C'est alors que le frère aîné entre en scène. Il a appris le retour de son jeune frère et la réaction de son père. La question qui se pose est la suivante : comment le fils, qui a été fidèle dans son service envers son père, peut-il céder à une telle envie apparente ? La réponse se trouve dans le contexte dans lequel cette parabole a été racontée. Regardez les événements précédents et les paraboles qui ont été racontées auparavant en réaction aux pharisiens, qui se considéraient comme purs et justes, et qui critiquaient donc avec indignation le Seigneur pour avoir accueilli des prostituées et des publicains. Il est parfois difficile de comprendre l'effusion de la compassion de Dieu. Dans son commentaire, Théophylacte observe :
Dans cette parabole, le Seigneur dit donc aux pharisiens des paroles comme celles-ci : « Supposons que vous soyez aussi justes que le fils aîné et que vous plaisiez au Père ; Je vous supplie, vous qui êtes justes et purs, de ne pas murmurer, comme l'a fait ce fils aîné, contre la joie que nous manifestons pour le salut du pécheur, qui est aussi un fils. »

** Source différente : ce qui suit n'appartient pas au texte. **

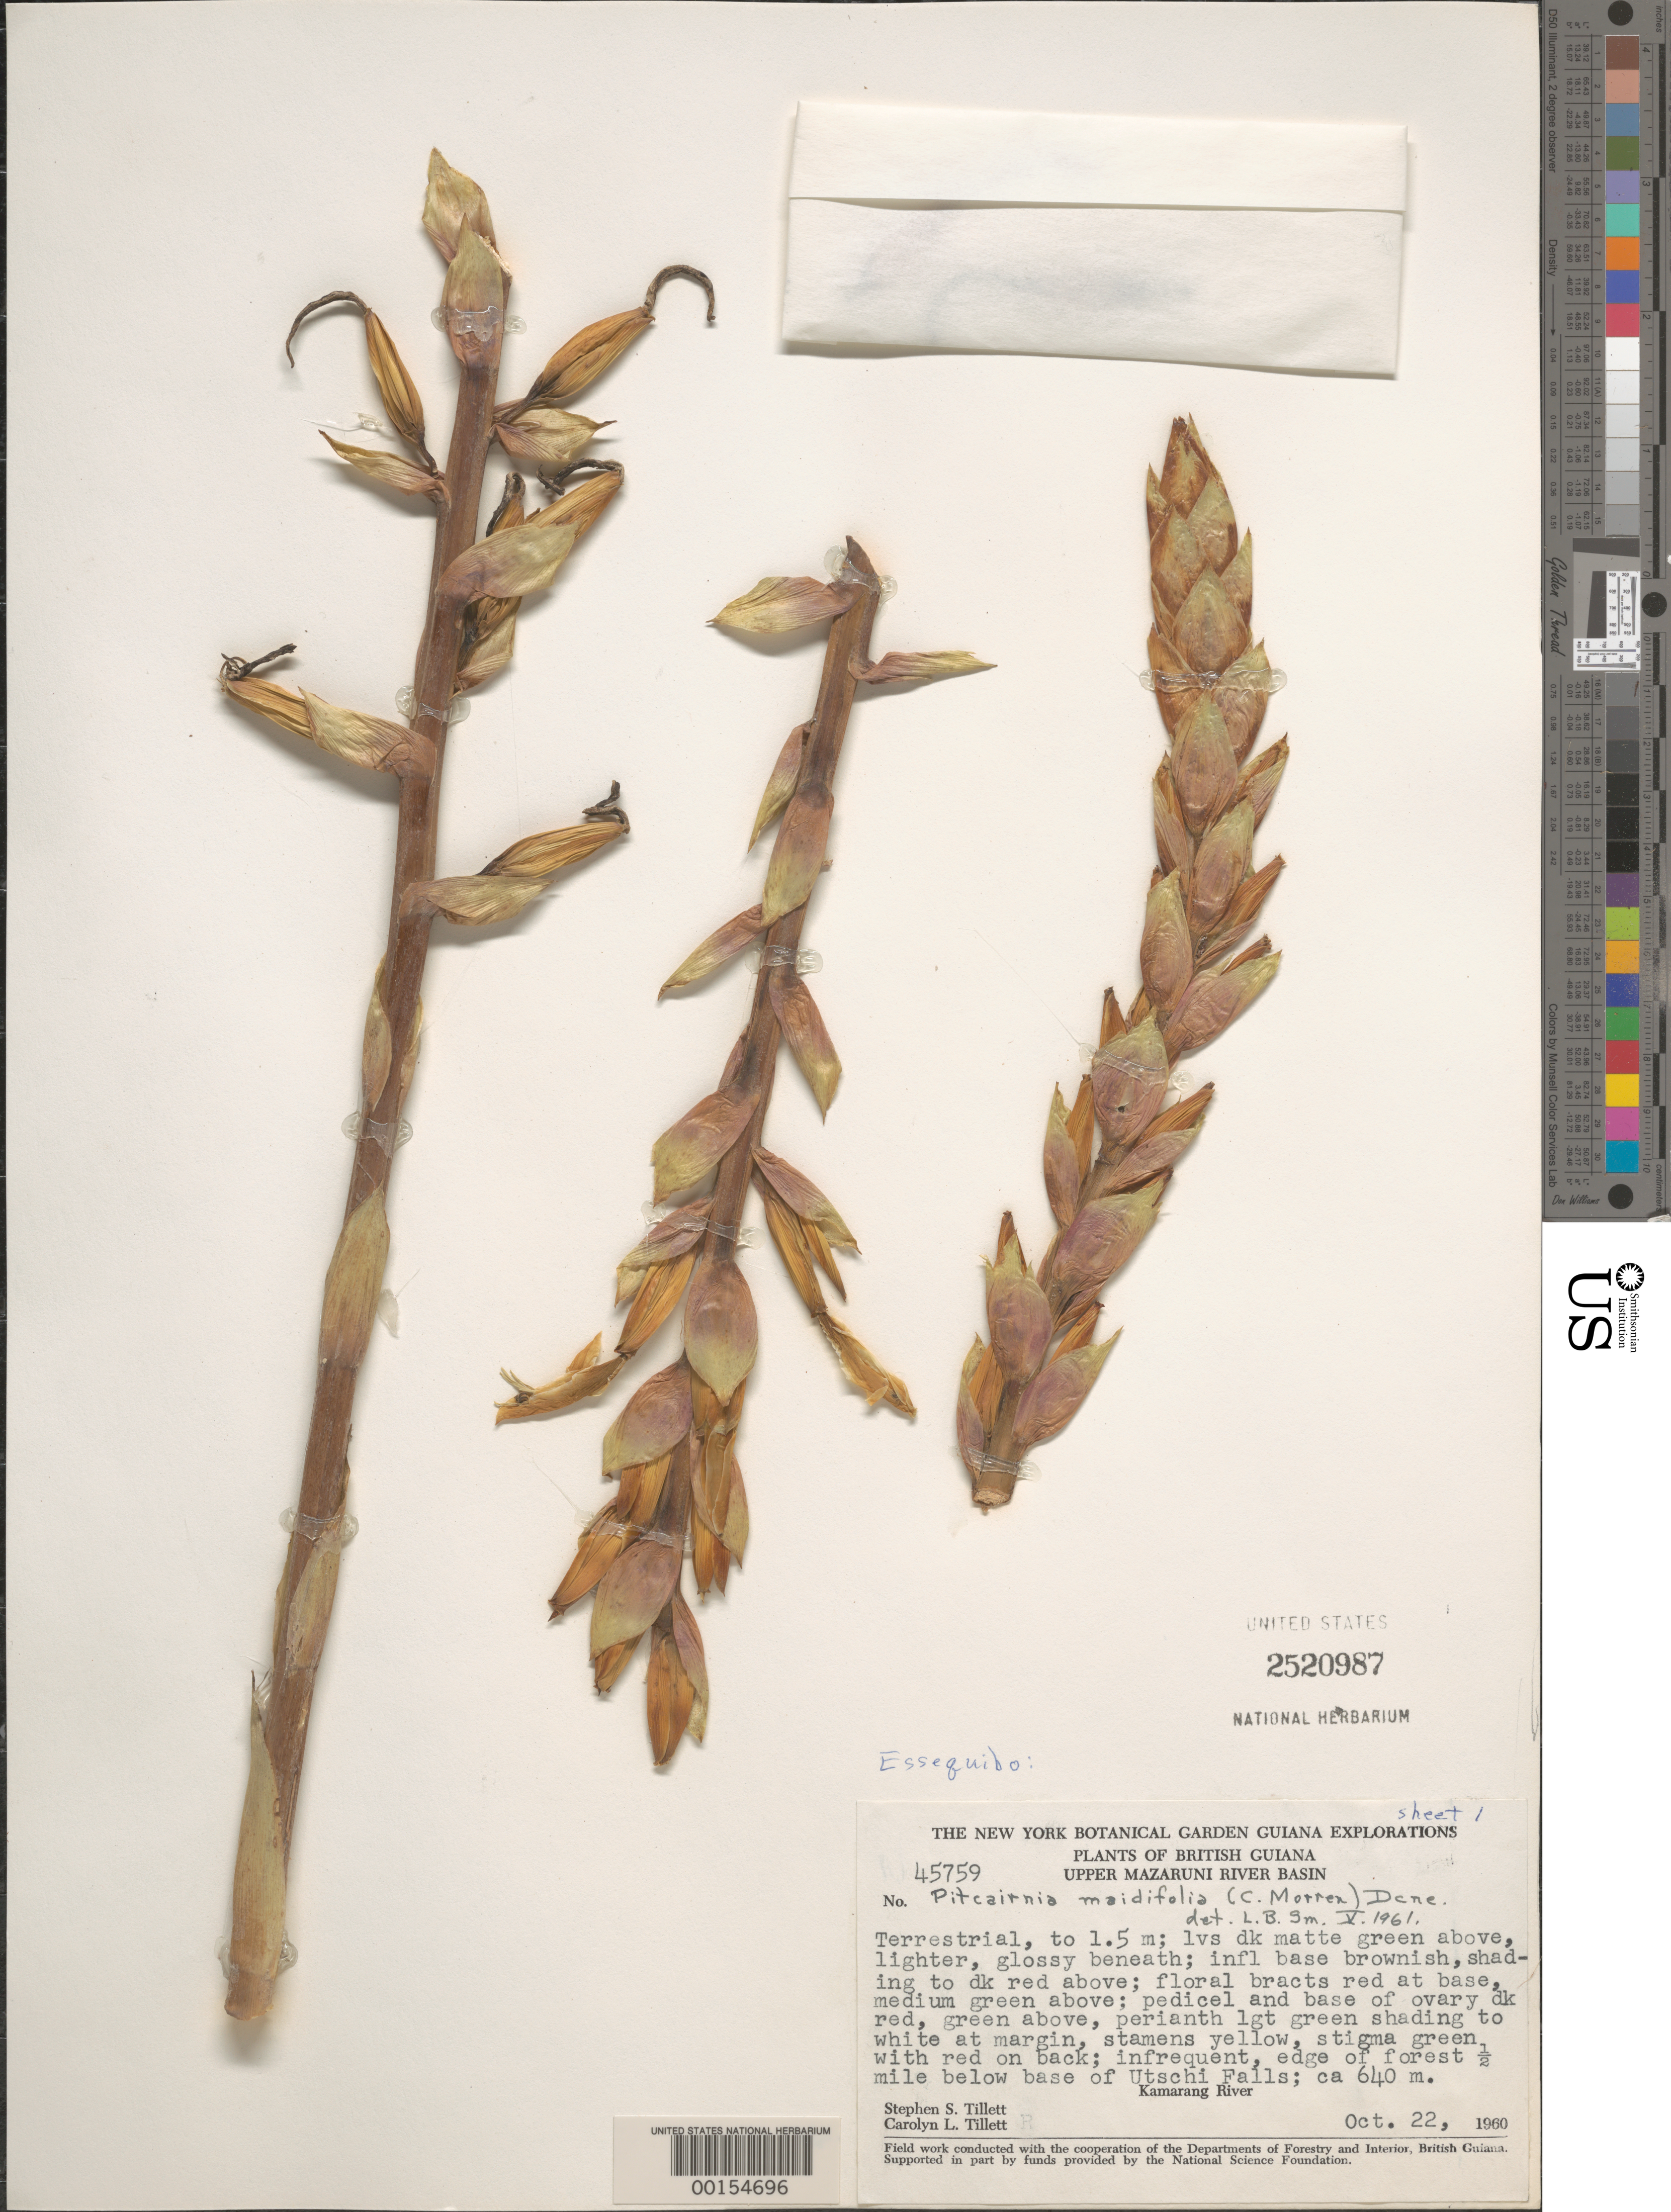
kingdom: Plantae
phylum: Tracheophyta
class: Liliopsida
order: Poales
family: Bromeliaceae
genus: Pitcairnia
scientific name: Pitcairnia maidifolia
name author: (C. Morren) Decne. ex Planch.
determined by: Smith, Lyman B., (US), NMNH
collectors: S. S. Tillett, C. L. Tillett & R. Boyan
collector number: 45759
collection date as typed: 22-Oct-60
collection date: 1960-10-22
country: Guyana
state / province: Cuyuni-Mazaruni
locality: Upper Mazaruni River Basin, Utschi Falls, 0.5 mi below, Kamarang River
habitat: Edge of forest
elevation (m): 640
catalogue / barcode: US 2520987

Le message de la parabole aux pharisiens, et en fait à nous tous, est de ne pas nous irriter de regarder dans nos cœurs et dans nos esprits. Notre Dieu miséricordieux voit peut-être en effet une vertu secrète qui n'est pas apparente aux autres, mais qui est la raison pour laquelle Dieu regarde favorablement cette âme.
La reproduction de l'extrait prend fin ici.